Stalemate is where a legal shot is physically impossible. Any gap wide enough to pass the cue ball through will not count as impossible, however improbable or unlikely it is. The game shall be restarted immediately by the same players. The player who broke originally will do so again. This stalemate situation can be produced deliberately or by accident.

No progress

  • If no ball is potted for over 5 minutes, the referee should start a 10 minute timer and inform both players of this. If no ball is potted in this time, the frame will be stopped and immediately replayed, same player breaking.
  • After a ball is potted, the timer will be reset, resetting with every pot. Players are not expected to take more than 60 seconds per shot, the referee may choose to enforce a strict 60 seconds time limit if this expectation is abused.

Shot clock

  • LDPL matches should start without a shot clock, but if a ref feels a player is not trying to play within reasonable time they may introduce a shot clock.  Likewise matches are falling behind schedule should be introduce a shot clock.  Each player is allotted 60 seconds for each shot. The 60-second shot clock will commence once all balls come to rest and cease when the cue tip strikes the cue ball. The timekeeper will verbally call out at 30 seconds and then count down from 5 seconds.
  • The expected schedule is as follows (to allow you to gauge if a match is falling behind).  Frame 1 commence shortly after 8pm. Frame 5 by 9.15pm, Frame 9 by 10.15pm.
  • We recommend the use of the following stop clock:  https://eightball.app/60


  • Persons not playing in the frame may not make suggestions to the players [however disguised] as this will be regarded as coaching. One warning will be given by the referee, the next will result in a foul being given against the team involved. If it continues then the next one will be the loss of the frame.

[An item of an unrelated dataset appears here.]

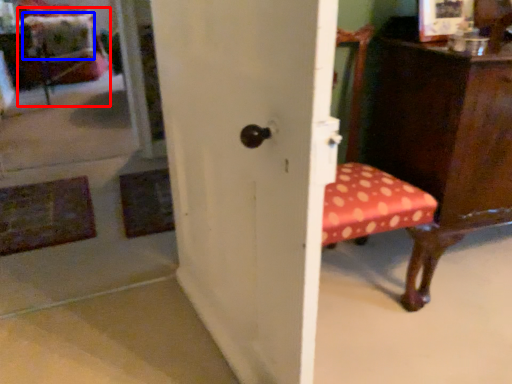
Question: Which object appears farthest to the camera in this image, swivel chair (highlighted by a red box) or pillow (highlighted by a blue box)?

Choices:
 (A) swivel chair
 (B) pillow

Answer: (B)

Refereeing & Player Conduct

  • Referees are reminded that their role in a frame is as a league representative and they should remain fair and impartial throughout.
  • Referees are encouraged to use common sense where appropriate and ensure calls are made clearly. The ref should aim to avoid any confusion – the intention is to guide players where a rule comes into play. (calls such as “2 shots” or “please nominate”)
  • No tactical advice should be given but players may ask for rule clarification.


All players are reminded that the main purpose of the league is an enjoyable night out for everybody involved. Unacceptable behaviour / violence / intimidation or unsportsmanlike behaviour will not be tolerated.